[RECORDS SUPPLIED — start]

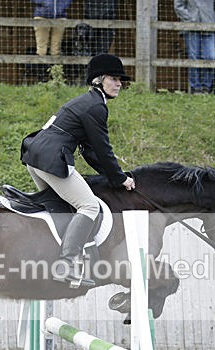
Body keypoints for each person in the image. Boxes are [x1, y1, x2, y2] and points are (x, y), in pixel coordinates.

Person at [20, 54, 136, 287]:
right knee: (89, 206)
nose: (119, 83)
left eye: (120, 80)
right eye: (114, 78)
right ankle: (67, 264)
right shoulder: (96, 107)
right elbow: (103, 150)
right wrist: (120, 178)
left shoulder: (85, 102)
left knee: (62, 207)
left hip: (35, 156)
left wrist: (112, 176)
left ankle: (54, 255)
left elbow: (90, 152)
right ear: (98, 80)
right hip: (51, 159)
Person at [174, 1, 215, 94]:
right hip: (191, 28)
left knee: (210, 57)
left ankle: (206, 87)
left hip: (209, 26)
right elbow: (178, 5)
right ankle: (195, 87)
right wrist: (189, 19)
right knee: (193, 57)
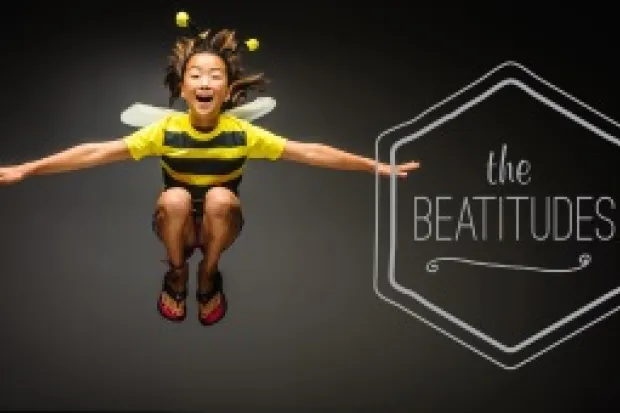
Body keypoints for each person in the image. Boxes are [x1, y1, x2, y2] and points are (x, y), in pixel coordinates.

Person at [0, 17, 420, 327]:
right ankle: (178, 270)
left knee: (220, 197)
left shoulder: (243, 134)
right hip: (176, 225)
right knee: (176, 197)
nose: (205, 81)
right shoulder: (164, 131)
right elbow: (94, 152)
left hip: (222, 223)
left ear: (227, 89)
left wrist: (375, 166)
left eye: (215, 75)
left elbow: (309, 152)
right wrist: (27, 169)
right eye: (195, 74)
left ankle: (209, 272)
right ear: (182, 88)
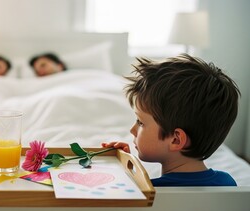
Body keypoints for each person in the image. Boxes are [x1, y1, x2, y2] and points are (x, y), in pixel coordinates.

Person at [102, 54, 240, 187]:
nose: (132, 130)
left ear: (176, 140)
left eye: (141, 122)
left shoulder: (148, 192)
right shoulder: (227, 183)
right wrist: (129, 162)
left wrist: (121, 169)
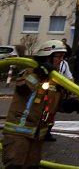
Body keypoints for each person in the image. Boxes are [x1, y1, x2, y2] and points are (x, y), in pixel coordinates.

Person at [1, 40, 69, 168]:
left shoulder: (56, 81)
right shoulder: (30, 72)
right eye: (58, 56)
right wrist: (38, 75)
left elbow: (53, 104)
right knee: (15, 166)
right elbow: (22, 88)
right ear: (48, 56)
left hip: (37, 136)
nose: (61, 60)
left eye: (63, 57)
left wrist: (67, 105)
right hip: (19, 134)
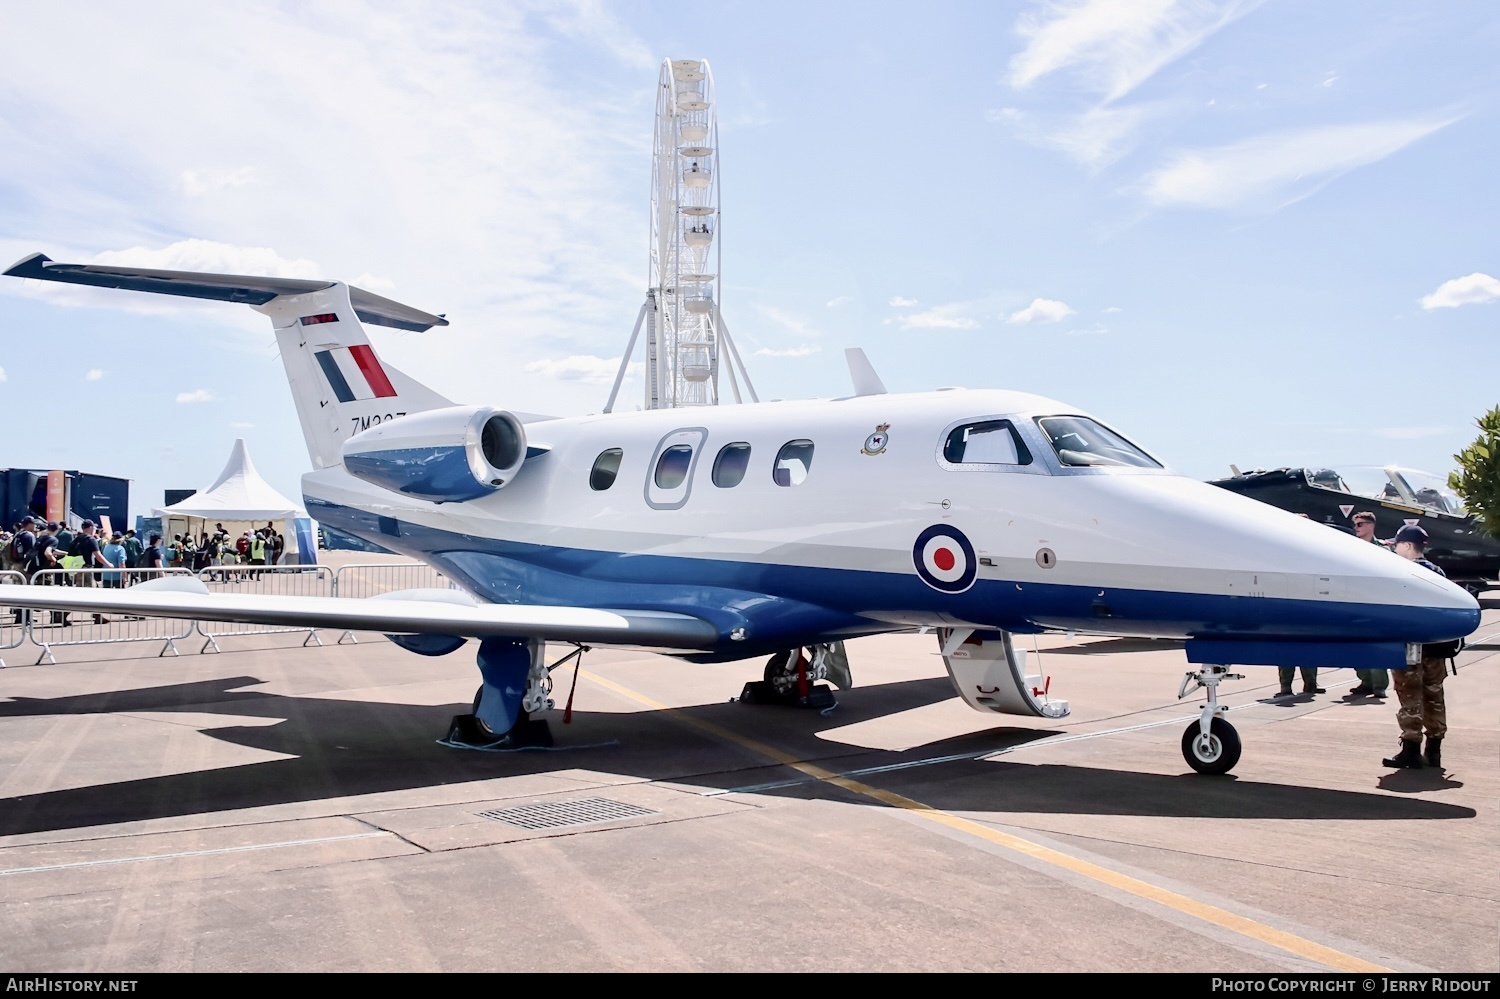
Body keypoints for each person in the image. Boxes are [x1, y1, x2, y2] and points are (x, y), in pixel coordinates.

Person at [1382, 525, 1453, 770]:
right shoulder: (1438, 572)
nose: (1395, 549)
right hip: (1436, 648)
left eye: (1398, 545)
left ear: (1408, 546)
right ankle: (1434, 750)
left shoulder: (1401, 572)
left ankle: (1411, 750)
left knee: (1410, 695)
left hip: (1409, 646)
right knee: (1434, 695)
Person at [1348, 512, 1390, 698]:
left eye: (1360, 524)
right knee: (1355, 647)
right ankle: (1365, 682)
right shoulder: (1349, 548)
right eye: (1355, 524)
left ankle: (1379, 685)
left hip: (1376, 605)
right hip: (1354, 602)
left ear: (1371, 526)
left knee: (1375, 646)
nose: (1356, 528)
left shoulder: (1383, 550)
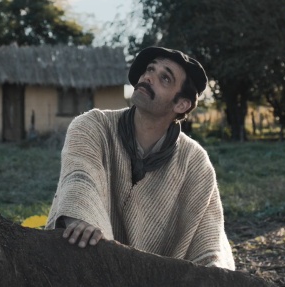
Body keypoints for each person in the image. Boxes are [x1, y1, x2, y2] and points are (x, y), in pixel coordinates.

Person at [45, 46, 235, 270]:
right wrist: (82, 218)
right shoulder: (92, 126)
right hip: (90, 261)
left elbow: (208, 230)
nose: (148, 77)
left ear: (181, 104)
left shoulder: (195, 162)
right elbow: (79, 177)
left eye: (164, 78)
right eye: (149, 69)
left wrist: (212, 269)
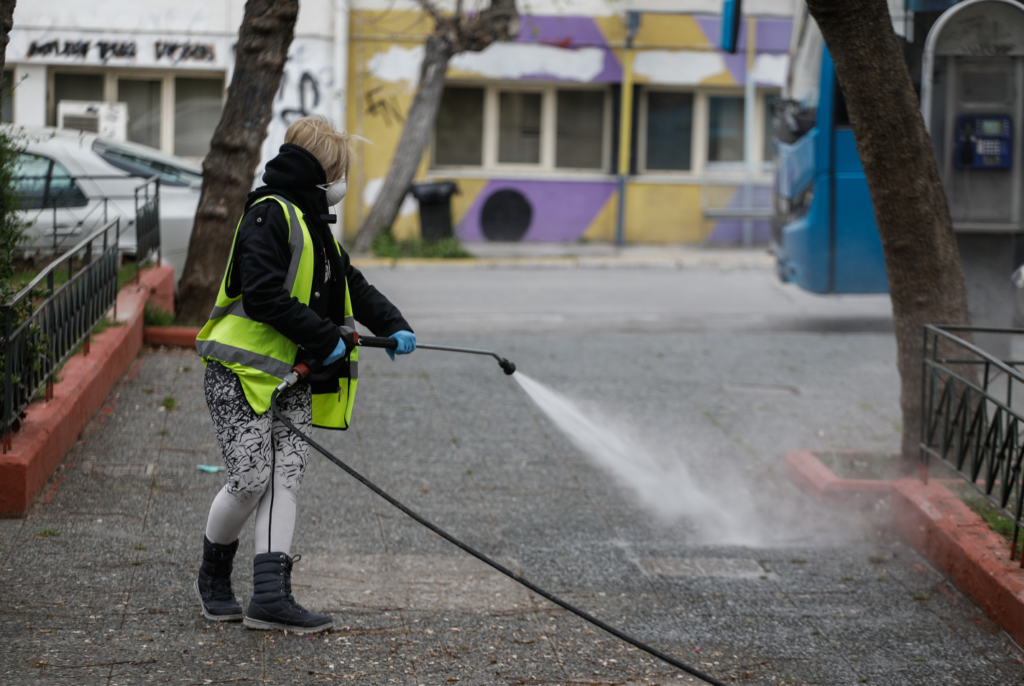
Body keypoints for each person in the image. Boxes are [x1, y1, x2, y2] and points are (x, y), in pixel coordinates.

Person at [193, 115, 415, 635]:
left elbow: (349, 284)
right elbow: (264, 294)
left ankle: (271, 598)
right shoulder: (270, 213)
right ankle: (213, 579)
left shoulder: (312, 222)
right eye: (340, 173)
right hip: (238, 373)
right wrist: (327, 337)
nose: (342, 185)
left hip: (292, 376)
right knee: (250, 481)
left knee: (284, 480)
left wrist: (394, 324)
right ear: (323, 169)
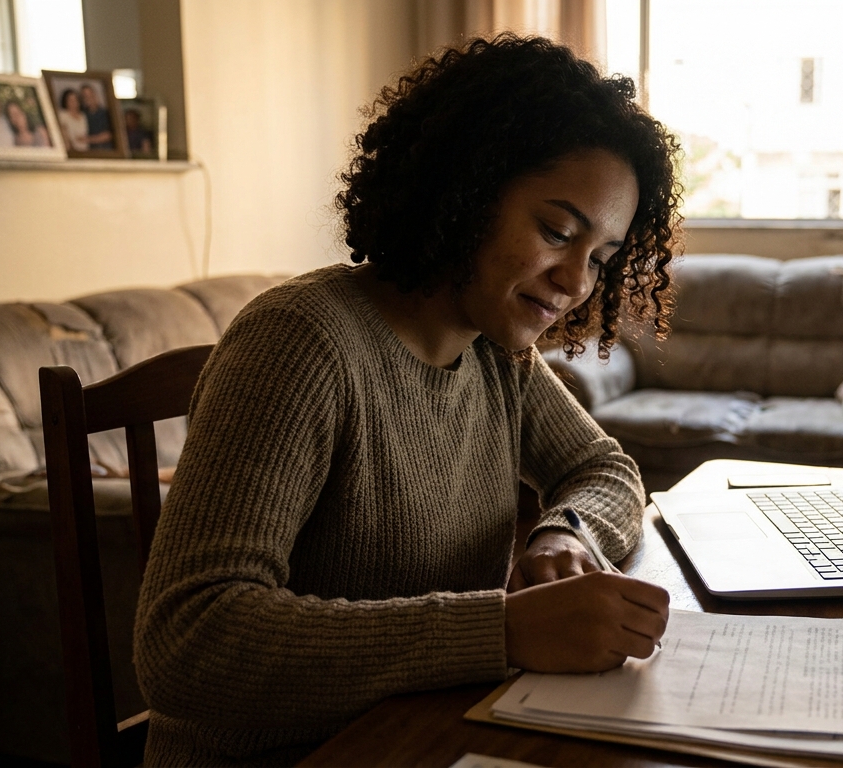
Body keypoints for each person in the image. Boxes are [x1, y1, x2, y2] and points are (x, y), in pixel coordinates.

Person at [133, 34, 682, 767]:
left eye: (602, 260)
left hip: (432, 729)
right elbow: (187, 641)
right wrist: (503, 631)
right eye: (557, 232)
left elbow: (604, 470)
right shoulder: (300, 343)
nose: (577, 282)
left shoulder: (495, 353)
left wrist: (566, 536)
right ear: (465, 189)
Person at [79, 84, 114, 149]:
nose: (88, 99)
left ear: (95, 95)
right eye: (84, 96)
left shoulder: (105, 113)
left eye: (90, 96)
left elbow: (108, 135)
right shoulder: (82, 115)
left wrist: (88, 139)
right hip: (90, 151)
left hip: (105, 150)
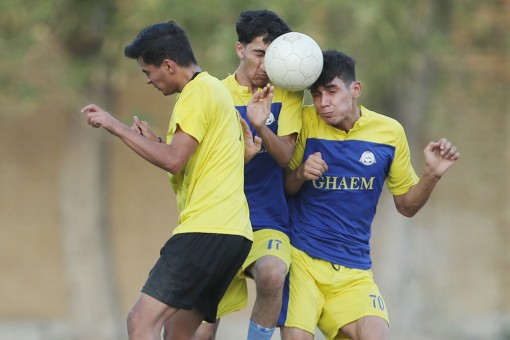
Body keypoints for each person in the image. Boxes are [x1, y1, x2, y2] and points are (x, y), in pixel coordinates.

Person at [80, 21, 253, 340]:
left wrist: (114, 126)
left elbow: (174, 161)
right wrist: (157, 142)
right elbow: (190, 160)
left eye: (147, 72)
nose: (147, 80)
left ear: (169, 65)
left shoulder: (195, 94)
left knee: (140, 321)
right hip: (233, 234)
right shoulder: (214, 89)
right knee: (178, 332)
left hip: (205, 229)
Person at [276, 50, 460, 340]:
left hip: (354, 268)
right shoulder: (304, 122)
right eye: (317, 94)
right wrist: (299, 174)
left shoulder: (389, 133)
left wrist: (432, 174)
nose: (323, 102)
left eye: (332, 91)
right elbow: (281, 190)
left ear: (355, 89)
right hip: (302, 260)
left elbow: (406, 206)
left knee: (376, 334)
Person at [164, 9, 304, 340]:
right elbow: (189, 161)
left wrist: (259, 125)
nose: (266, 65)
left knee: (273, 273)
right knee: (202, 329)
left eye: (274, 57)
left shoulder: (287, 94)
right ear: (240, 49)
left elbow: (285, 157)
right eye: (259, 54)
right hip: (219, 221)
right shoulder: (213, 92)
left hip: (266, 220)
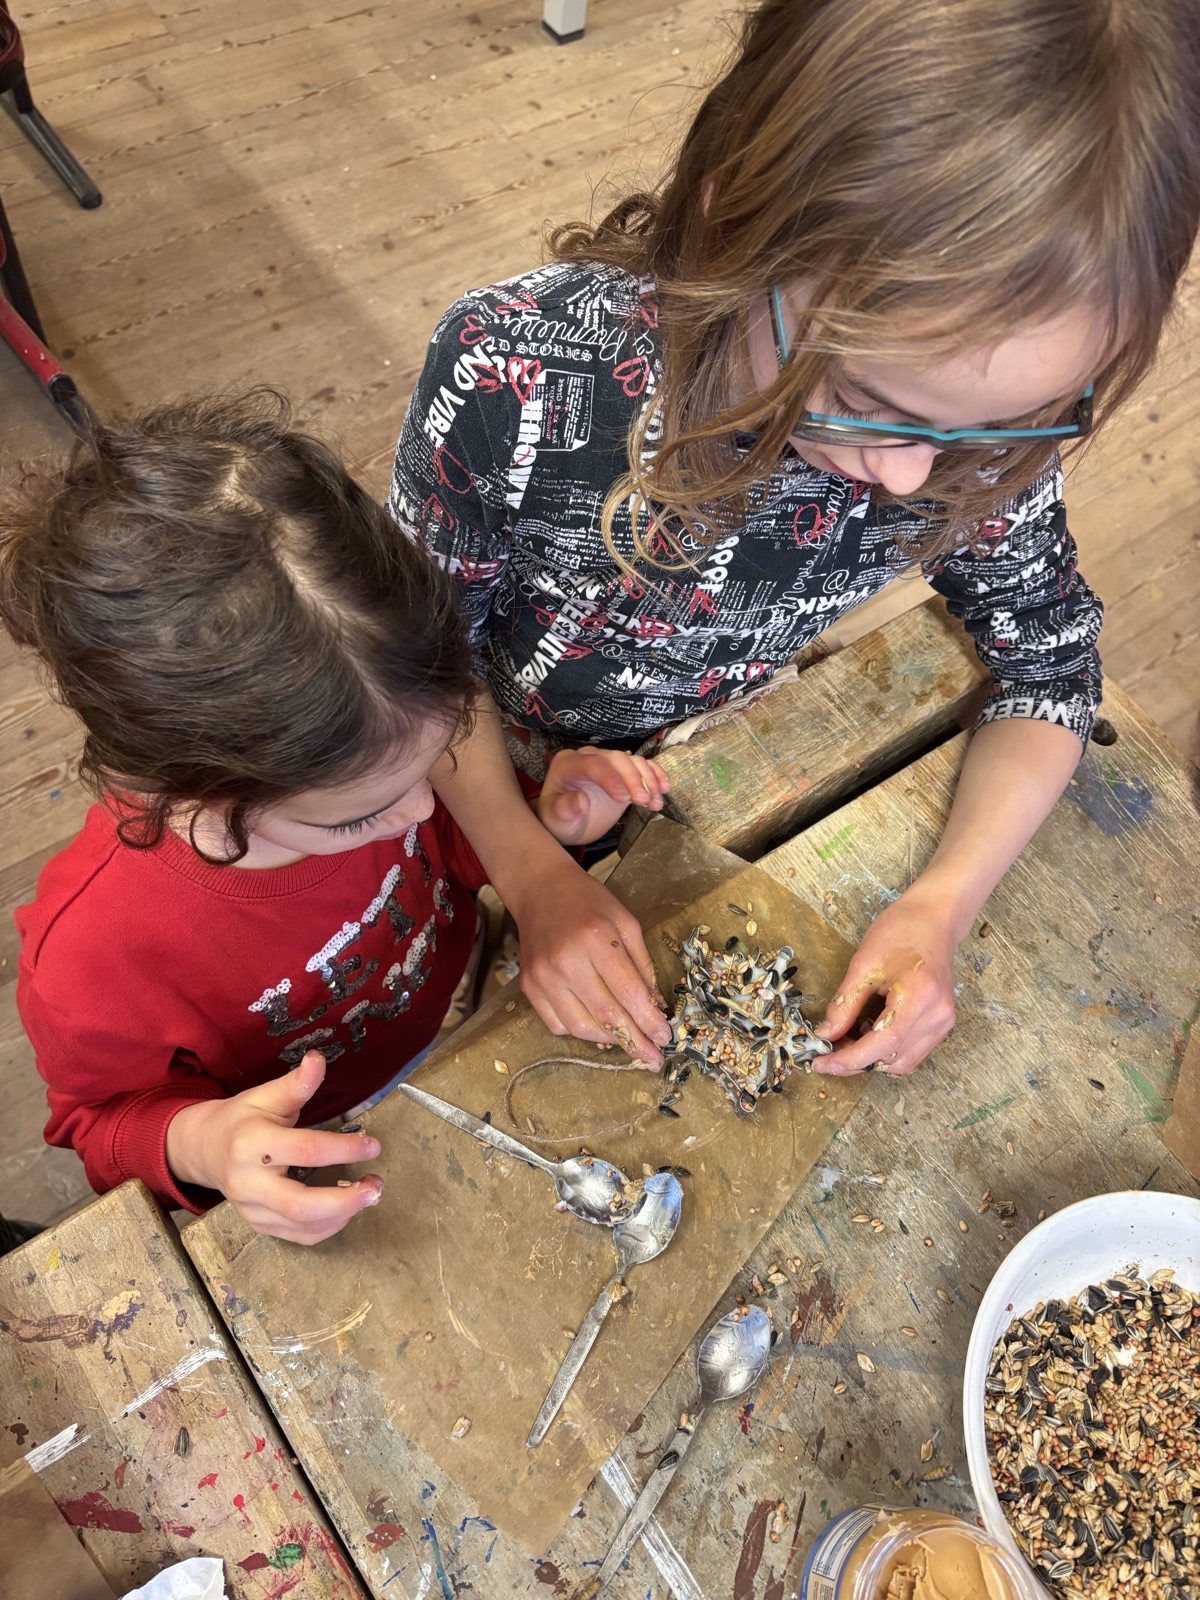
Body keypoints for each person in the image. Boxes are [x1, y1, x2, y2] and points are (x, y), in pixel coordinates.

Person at [389, 0, 1200, 1079]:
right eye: (868, 403)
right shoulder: (513, 372)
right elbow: (414, 668)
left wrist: (944, 903)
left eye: (1006, 424)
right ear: (739, 216)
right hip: (472, 779)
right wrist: (529, 869)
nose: (914, 477)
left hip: (711, 775)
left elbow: (1051, 668)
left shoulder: (972, 442)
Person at [0, 393, 668, 1245]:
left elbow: (446, 846)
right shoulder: (94, 955)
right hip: (323, 1162)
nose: (422, 808)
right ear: (201, 796)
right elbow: (100, 1125)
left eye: (435, 760)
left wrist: (549, 822)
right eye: (364, 816)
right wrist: (206, 1143)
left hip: (457, 1017)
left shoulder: (358, 770)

[RECORDS SUPPLIED — finish]

REQUIREMENT
Exclude the images and reproduce the remaining data exactly.

EXERCISE RESULT
Body keypoints for each person in the image. Boxes are [x1, y1, x2, y2] and points are (x, y), in pixel coordinates.

Person at [20, 54, 136, 287]:
right knee: (89, 206)
nose: (119, 83)
left eye: (120, 80)
right eye: (114, 78)
right ankle: (67, 264)
right shoulder: (96, 107)
right elbow: (103, 150)
right wrist: (120, 178)
left shoulder: (85, 102)
left knee: (62, 207)
left hip: (35, 156)
left wrist: (112, 176)
left ankle: (54, 255)
left elbow: (90, 152)
right ear: (98, 80)
right hip: (51, 159)
Person at [174, 1, 215, 94]:
right hip: (191, 28)
left knee: (210, 57)
left ankle: (206, 87)
left hip: (209, 26)
right elbow: (178, 5)
right ankle: (195, 87)
right wrist: (189, 19)
right knee: (193, 57)
Body keypoints for each person in the image. Boxes are [x1, y1, x2, y2] and points are (x, y), in pixel coordinates.

Person at [0, 17, 420, 327]:
right ankle: (178, 270)
left knee: (220, 197)
left shoulder: (243, 134)
right hip: (176, 225)
right knee: (176, 197)
nose: (205, 81)
right shoulder: (164, 131)
right elbow: (94, 152)
left hip: (222, 223)
left ear: (227, 89)
left wrist: (375, 166)
left eye: (215, 75)
left elbow: (309, 152)
right wrist: (27, 169)
right eye: (195, 74)
left ankle: (209, 272)
right ear: (182, 88)
Body keypoints for each person in the image. Boxes are [x1, y1, x2, y2] and points are (x, y), in pixel coordinates.

Person at [102, 54, 240, 187]:
nose: (132, 130)
left ear: (176, 140)
left eye: (141, 122)
left shoulder: (148, 192)
right shoulder: (227, 183)
right wrist: (129, 162)
left wrist: (121, 169)
Body keypoints for each person in the image. Boxes are [x1, y1, x2, y2] and points are (x, y), in pixel coordinates.

Person at [1, 40, 69, 168]:
left shoulder: (56, 81)
right shoulder: (30, 72)
right eye: (58, 56)
right wrist: (38, 75)
left elbow: (53, 104)
right knee: (15, 166)
right elbow: (22, 88)
right ear: (48, 56)
left hip: (37, 136)
nose: (61, 60)
left eye: (63, 57)
left wrist: (67, 105)
right hip: (19, 134)
Body keypoints for each person in the image. Boxes are [x1, y1, x2, y2] and points are (x, y), in pixel coordinates.

Person at [1382, 525, 1453, 770]:
right shoulder: (1438, 572)
nose: (1395, 549)
right hip: (1436, 648)
left eye: (1398, 545)
left ear: (1408, 546)
right ankle: (1434, 750)
left shoulder: (1401, 572)
left ankle: (1411, 750)
left knee: (1410, 695)
left hip: (1409, 646)
right knee: (1434, 695)
Person at [1348, 512, 1390, 698]:
left eye: (1360, 524)
right knee: (1355, 647)
right ankle: (1365, 682)
right shoulder: (1349, 548)
right eye: (1355, 524)
left ankle: (1379, 685)
left hip: (1376, 605)
right hip: (1354, 602)
left ear: (1371, 526)
left knee: (1375, 646)
nose: (1356, 528)
left shoulder: (1383, 550)
Body keypoints for each person in the image. Boxes are [x1, y1, x2, y2] and points are (x, y), in pixel coordinates.

Person at [45, 46, 235, 270]:
right wrist: (82, 218)
right shoulder: (92, 126)
right hip: (90, 261)
left elbow: (208, 230)
nose: (148, 77)
left ear: (181, 104)
left shoulder: (195, 162)
right elbow: (79, 177)
left eye: (164, 78)
right eye: (149, 69)
left wrist: (212, 269)
Body keypoints for each person in the image. Boxes are [x1, y1, x2, y2] and points are (x, y), in pixel coordinates.

Person at [193, 115, 415, 635]:
left elbow: (349, 284)
right elbow: (264, 294)
left ankle: (271, 598)
right shoulder: (270, 213)
right ankle: (213, 579)
left shoulder: (312, 222)
right eye: (340, 173)
right hip: (238, 373)
right wrist: (327, 337)
nose: (342, 185)
left hip: (292, 376)
right knee: (250, 481)
left knee: (284, 480)
left wrist: (394, 324)
right ear: (323, 169)
Body keypoints for each person in the image. Boxes are [x1, y1, x2, y2] and points are (x, y), in pixel coordinates.

Person at [133, 34, 682, 767]:
left eye: (602, 260)
left hip: (432, 729)
right elbow: (187, 641)
right wrist: (503, 631)
right eye: (557, 232)
left elbow: (604, 470)
right shoulder: (300, 343)
nose: (577, 282)
left shoulder: (495, 353)
left wrist: (566, 536)
right ear: (465, 189)
Person at [79, 84, 114, 149]:
nose: (88, 99)
left ear: (95, 95)
right eye: (84, 96)
left shoulder: (105, 113)
left eye: (90, 96)
left elbow: (108, 135)
right shoulder: (82, 115)
left wrist: (88, 139)
right hip: (90, 151)
left hip: (105, 150)
Body keypoints for each person in the image. Boxes are [x1, y1, x2, y2] and points are (x, y), in pixel coordinates.

Person at [80, 21, 253, 340]:
left wrist: (114, 126)
left elbow: (174, 161)
right wrist: (157, 142)
right elbow: (190, 160)
left eye: (147, 72)
nose: (147, 80)
left ear: (169, 65)
left shoulder: (195, 94)
left knee: (140, 321)
right hip: (233, 234)
right shoulder: (214, 89)
right knee: (178, 332)
left hip: (205, 229)
Person at [276, 50, 460, 340]:
left hip: (354, 268)
right shoulder: (304, 122)
right eye: (317, 94)
right wrist: (299, 174)
left shoulder: (389, 133)
left wrist: (432, 174)
nose: (323, 102)
left eye: (332, 91)
right elbow: (281, 190)
left ear: (355, 89)
right hip: (302, 260)
left elbow: (406, 206)
left knee: (376, 334)
Person at [164, 9, 304, 340]:
right elbow: (189, 161)
left wrist: (259, 125)
nose: (266, 65)
left knee: (273, 273)
right knee: (202, 329)
left eye: (274, 57)
left shoulder: (287, 94)
right ear: (240, 49)
left elbow: (285, 157)
right eye: (259, 54)
right hip: (219, 221)
right shoulder: (213, 92)
left hip: (266, 220)
Body keypoints for each person in the image. Boxes are [x1, y1, x2, y2] and points are (x, y), in pixel coordinates.

Person at [389, 0, 1200, 1079]:
right eye: (868, 403)
right shoulder: (513, 372)
right elbow: (414, 668)
left wrist: (944, 903)
left eye: (1006, 424)
right ear: (739, 216)
right hip: (472, 779)
right wrist: (529, 869)
nose: (914, 477)
left hip: (711, 775)
left elbow: (1051, 668)
left shoulder: (972, 442)
Person at [0, 393, 668, 1245]:
left elbow: (446, 846)
right shoulder: (94, 955)
right hip: (323, 1162)
nose: (422, 808)
right ear: (201, 796)
right elbow: (100, 1125)
left eye: (435, 760)
left wrist: (549, 822)
right eye: (364, 816)
right wrist: (206, 1143)
left hip: (457, 1017)
left shoulder: (358, 770)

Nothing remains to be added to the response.